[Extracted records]
########
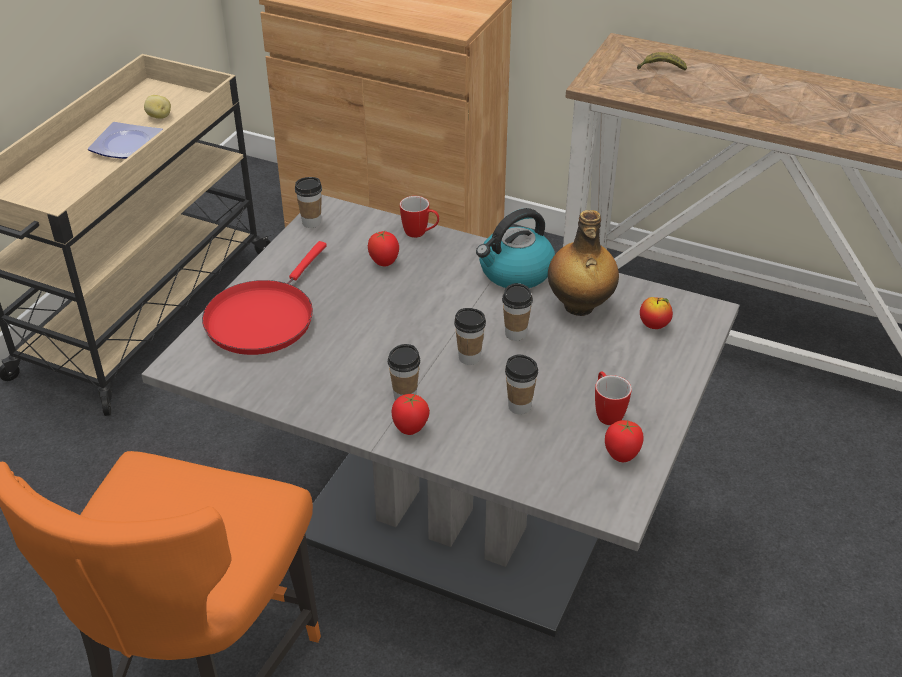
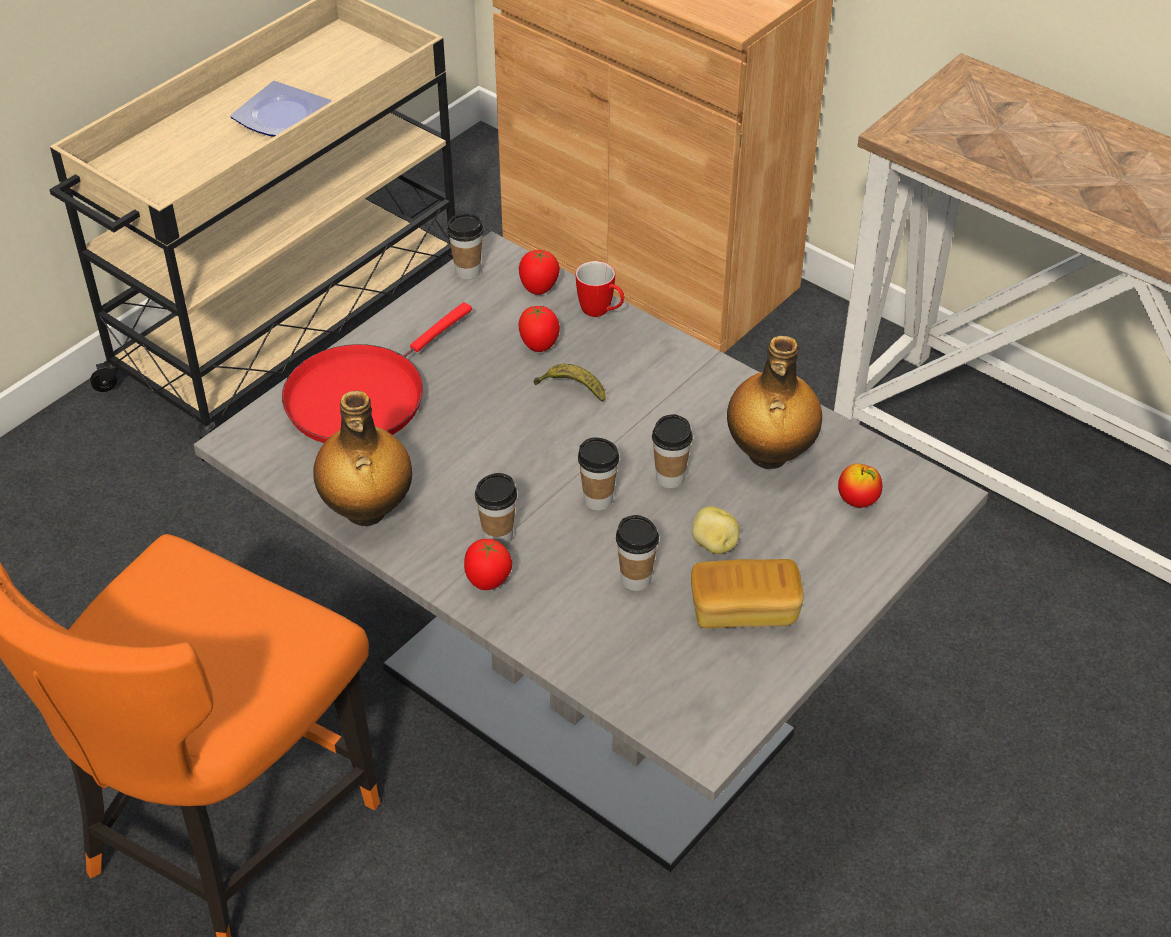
camera: 15 degrees right, 5 degrees up
potato [144,95,171,119] -> potato moved to [692,506,740,554]
kettle [476,208,555,288] -> none
mug [595,371,632,425] -> bread [691,559,804,628]
tomato [605,420,644,462] -> tomato moved to [519,250,560,295]
banana [637,52,687,71] -> banana moved to [534,364,606,402]
none -> bottle [313,390,412,526]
########
→ Task prompt
Without the pictures, write out every entry exactly as it appears.

→ Your solution
camera: 15 degrees right, 5 degrees up
potato [144,95,171,119] -> potato moved to [692,506,740,554]
kettle [476,208,555,288] -> none
mug [595,371,632,425] -> bread [691,559,804,628]
tomato [605,420,644,462] -> tomato moved to [519,250,560,295]
banana [637,52,687,71] -> banana moved to [534,364,606,402]
none -> bottle [313,390,412,526]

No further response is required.